A number of MRI techniques have been developed to assess de/remyelination, such as use of the magnetization transfer ratio, texture analysis, and measurement of the myelin-water fraction or radial diffusivity (Plemel et al., 2017). Although none of these imaging methods is specific to the demyelinating process (for instance, radial diffusivity abnormalities are the result of damage to both myelin and axons), they can make a significant contribution to the assessment of demyelination when combined with VEP measures, as shown by You et al. However, despite all their efforts to segment optic radiations into different sectors to avoid the limitations associated with DTI in non-parallel fibres (crossing fibres), You et al. were still faced with limitations related to spatial resolution. First, crossing fibres usually occurs at 100 μm and voxel size in the study was 1000 μm (1 mm3 isometric). More importantly, the authors relied on the specificity of axial and radial diffusivity as markers of axonal and myelin damage, respectively, which is not entirely true. Axial diffusivity measures the preferential movement of water molecules in the primary direction in the elliptical-based DTI model and radial diffusivity measures movement perpendicular to the primary direction. The primary movement direction is dictated by various structures including the myelin sheet, axonal membrane, neurofilaments, and microtubules. Spatial resolutions lower than 10 μm would be required to discriminate between different layers. Considering all of the above, conclusions based on DTI metrics should be treated with caution.

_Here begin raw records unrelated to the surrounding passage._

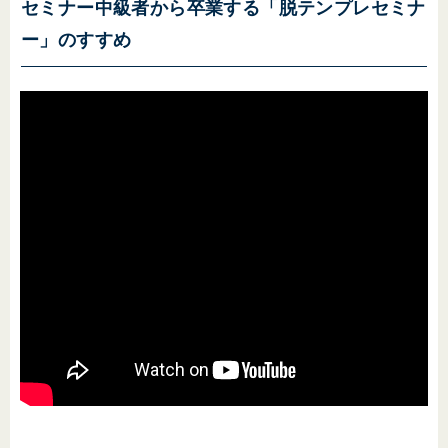
セミナー中級者から卒業する「脱テンプレセミナ
ー」のすすめ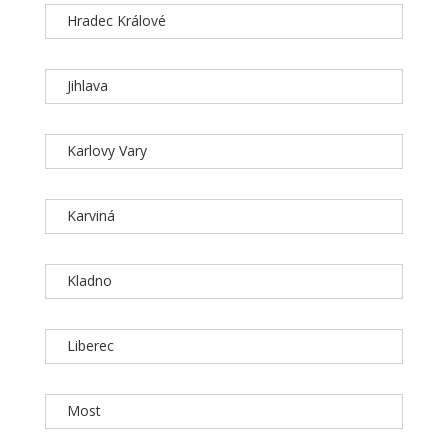
Hradec Králové
Jihlava
Karlovy Vary
Karviná
Kladno
Liberec
Most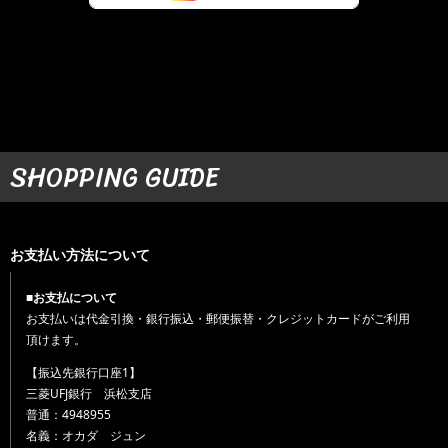
SHOPPING GUIDE
お支払い方法について
■お支払について
お支払いは代金引換・銀行振込・郵便振替・クレジットカードがご利用
頂けます。
【振込先銀行口座1】
三菱UFJ銀行 浜松支店
普通：4948955
名義：オカダ ジュン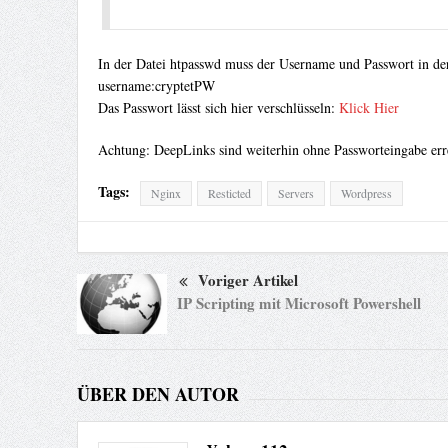
In der Datei htpasswd muss der Username und Passwort in de
username:cryptetPW
Das Passwort lässt sich hier verschlüsseln:
Klick Hier
Achtung: DeepLinks sind weiterhin ohne Passworteingabe err
Tags:
Nginx
Resticted
Servers
Wordpress
Voriger Artikel
IP Scripting mit Microsoft Powershell
ÜBER DEN AUTOR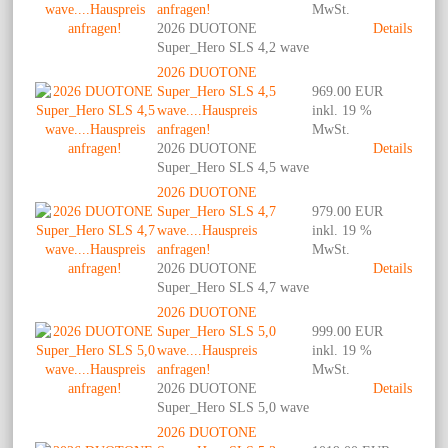
anfragen!
MwSt.
2026 DUOTONE
Details
Super_Hero SLS 4,2 wave
2026 DUOTONE
Super_Hero SLS 4,5
969.00 EUR
wave....Hauspreis
inkl. 19 %
anfragen!
MwSt.
2026 DUOTONE
Details
Super_Hero SLS 4,5 wave
2026 DUOTONE
Super_Hero SLS 4,7
979.00 EUR
wave....Hauspreis
inkl. 19 %
anfragen!
MwSt.
2026 DUOTONE
Details
Super_Hero SLS 4,7 wave
2026 DUOTONE
Super_Hero SLS 5,0
999.00 EUR
wave....Hauspreis
inkl. 19 %
anfragen!
MwSt.
2026 DUOTONE
Details
Super_Hero SLS 5,0 wave
2026 DUOTONE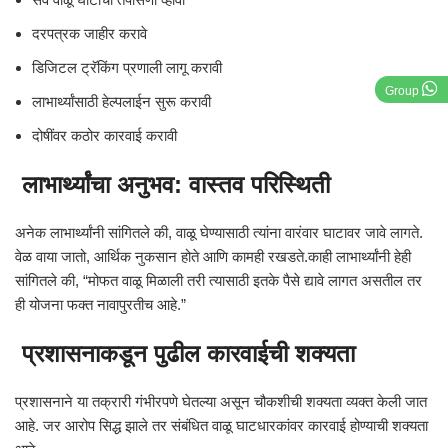
दरपत्रक जाहीर करावे
डिजिटल ट्रॅकिंग प्रणाली लागू करावी
Group
लाभार्थ्यांसाठी हेल्पलाईन सुरू करावी
दोषींवर कठोर कारवाई करावी
लाभार्थ्यांचा अनुभव: वास्तव परिस्थिती
अनेक लाभार्थ्यांनी सांगितले की, वाळू घेण्यासाठी त्यांना वारंवार घाटावर जावे लागते.
वेळ वाया जातो, आर्थिक नुकसान होते आणि कामही रखडते.काही लाभार्थ्यांनी हेही
सांगितले की, “मोफत वाळू मिळाली तरी त्यासाठी इतके पैसे द्यावे लागत असतील तर
ही योजना फक्त नावापुरतीच आहे.”
प्रशासनाकडून पुढील कारवाईची शक्यता
प्रशासनाने या तक्रारी गंभीरपणे घेतल्या असून चौकशीची शक्यता व्यक्त केली जात
आहे. जर आरोप सिद्ध झाले तर संबंधित वाळू घाटधारकांवर कारवाई होण्याची शक्यता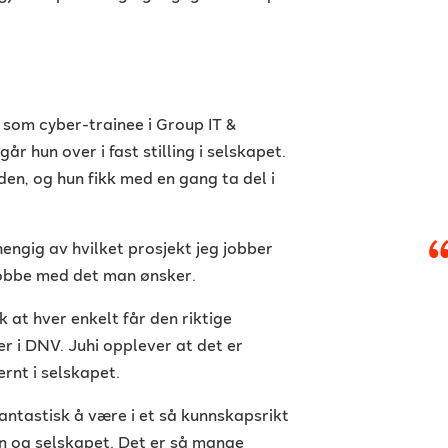
ng som cyber-trainee i Group IT &
år hun over i fast stilling i selskapet.
siden, og hun fikk med en gang ta del i
ngig av hvilket prosjekt jeg jobber
jobbe med det man ønsker.
 at hver enkelt får den riktige
r i DNV. Juhi opplever at det er
rnt i selskapet.
fantastisk å være i et så kunnskapsrikt
n og selskapet. Det er så mange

In summary, multimodal analysis of the visual pathway is proposed as a model for assessing CNS damage and evaluating the efficacy of reparatory therapies. At the level of clinical outcomes, recent studies promoted by the IMSVISUAL consortium have shown that low contrast visual acuity is highly correlated with retinal thickness and VEP, providing an excellent structure-function model for evaluating remyelinating and neuroprotective therapies. Demyelination is increasingly recognized as a pathological mechanism common to many brain diseases, and remyelination as a potential therapeutic strategy to prevent neurodegeneration. Even if demyelination is not the main driver of damage, it will probably be a feasible therapeutic target. Recent advances in the neurobiology of myelination, and the availability of clinical models for testing remyelinating therapies based on analysis of the visual pathway using multimodal surrogate endpoints, are promising new avenues for achieving neuroprotection.